Thankyou NikolinoDE! Is there a way to make it also check for gibberish names that dont have numbers in them like dxus or gjdfvxbtgvxcg?
- NikolinoDENov 15, 2023Platinum Contributor
To check for gibberish names that don't have numbers, you can modify the formula to include a condition for names without numbers.
Here is an updated formula:
=IF(AND(
OR(ISNUMBER(SEARCH("^[A-Za-z]{3,}[0-9]{4,}$", A2)), ISNUMBER(SEARCH("^[A-Za-z]{2,}[0-9]{4,}$", B2))),
NOT(OR(ISNUMBER(SEARCH("[0-9]", A2)), ISNUMBER(SEARCH("[0-9]", B2))))
),
"Potential Gibberish",
"Normal"
)
Explanation:
- OR(ISNUMBER(SEARCH("^[A-Za-z]{3,}[0-9]{4,}$", A2)), ISNUMBER(SEARCH("^[A-Za-z]{2,}[0-9]{4,}$", B2))): Checks if either the email or username follows the pattern of starting with letters and ending with numbers.
- NOT(OR(ISNUMBER(SEARCH("[0-9]", A2)), ISNUMBER(SEARCH("[0-9]", B2)))): Checks if neither the email nor the username contains any numbers.
- AND(..., ...): Checks if both conditions are true.
If both conditions are true, it returns "Potential Gibberish"; otherwise, it returns "Normal".

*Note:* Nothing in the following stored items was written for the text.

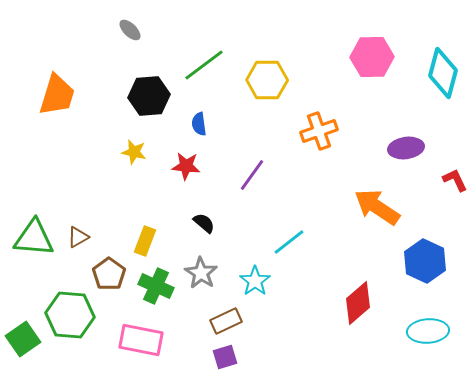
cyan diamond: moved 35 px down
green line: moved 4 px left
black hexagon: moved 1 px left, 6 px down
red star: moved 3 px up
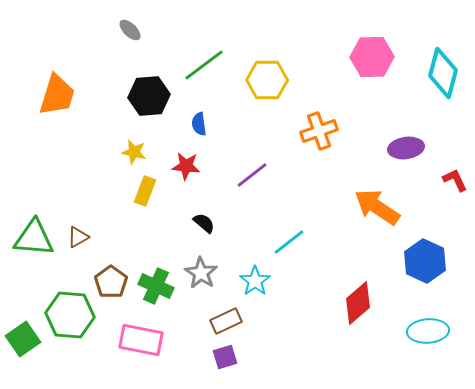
purple line: rotated 16 degrees clockwise
yellow rectangle: moved 50 px up
brown pentagon: moved 2 px right, 8 px down
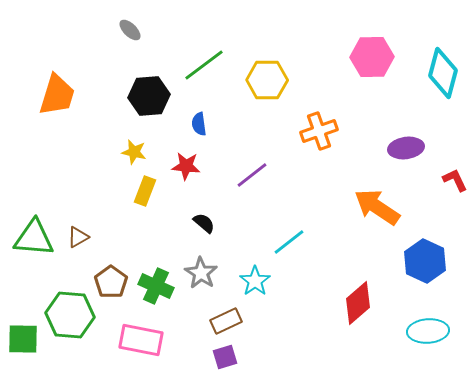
green square: rotated 36 degrees clockwise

This formula now considers accounts with names that don't have numbers as potential gibberish. Adjustments can be made based on your specific observations and patterns of gibberish names.

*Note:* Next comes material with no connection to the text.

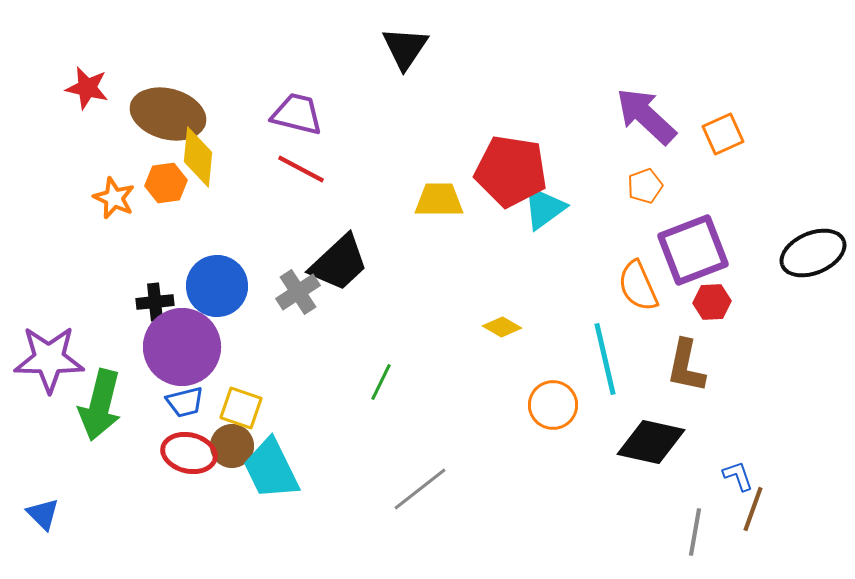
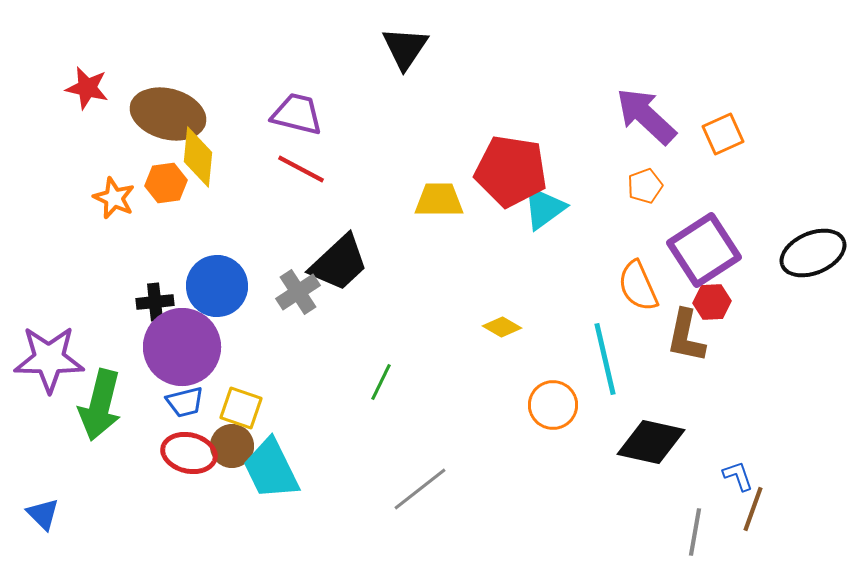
purple square at (693, 250): moved 11 px right; rotated 12 degrees counterclockwise
brown L-shape at (686, 366): moved 30 px up
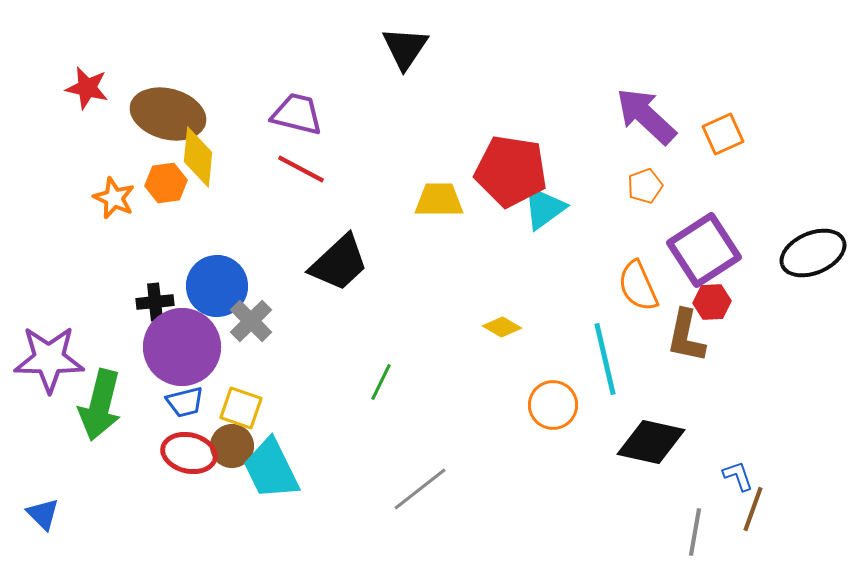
gray cross at (298, 292): moved 47 px left, 29 px down; rotated 12 degrees counterclockwise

- KumaMatataNov 15, 2023Copper ContributorFor either version I cannot seem to get it to "trigger" it to mark an account as "Potential Gibberish". For example the following variations I have tried:
EMAILS (Assume there is some sort of domain after the @):
kouoi26@
cdsa@
adsvgabaw@
gregfdf651dhedr@
jsrtdgftf23@
Usernames:
Nm1234
J23w2365
random_name1
I tried brute forcing a change to "Potential Gibberish" but nothing I did changed it. Is there something I am missing?- NikolinoDENov 15, 2023Platinum Contributor
It looks like the pattern might need some adjustments to better match the criteria you're looking for. The key is to refine the regular expression to capture the patterns you consider as potential gibberish. Based on the examples you provided, here's a modified formula:
This formula checks for two patterns:
=IF( AND( OR(ISNUMBER(SEARCH("^[A-Za-z]{2,}[0-9]{1,}@[a-zA-Z]+\.[a-zA-Z]+$", A2)), ISNUMBER(SEARCH("^[A-Za-z]{1,}[0-9]{1,}$", B2))), NOT(OR(ISNUMBER(SEARCH("[0-9]", A2)), ISNUMBER(SEARCH("[0-9]", B2)))) ), "Potential Gibberish", "Normal" )- For Emails:
- Starts with at least 2 letters.
- Followed by at least 1 number.
- Contains the "@" symbol.
- Followed by at least one letter for the domain.
- Followed by a period "." and at least one more letter for the domain.
- For Usernames:
- Starts with at least 1 letter.
- Followed by at least 1 number.
This formula now accounts for the email structure with a domain part and should flag cases that don't match these patterns as "Potential Gibberish."
You may need to further refine the patterns based on your specific data characteristics. Feel free to experiment and adjust the regular expressions to match your requirements. Regular expressions can sometimes be a bit tricky, and trial and error is often needed to get the exact match you're looking for.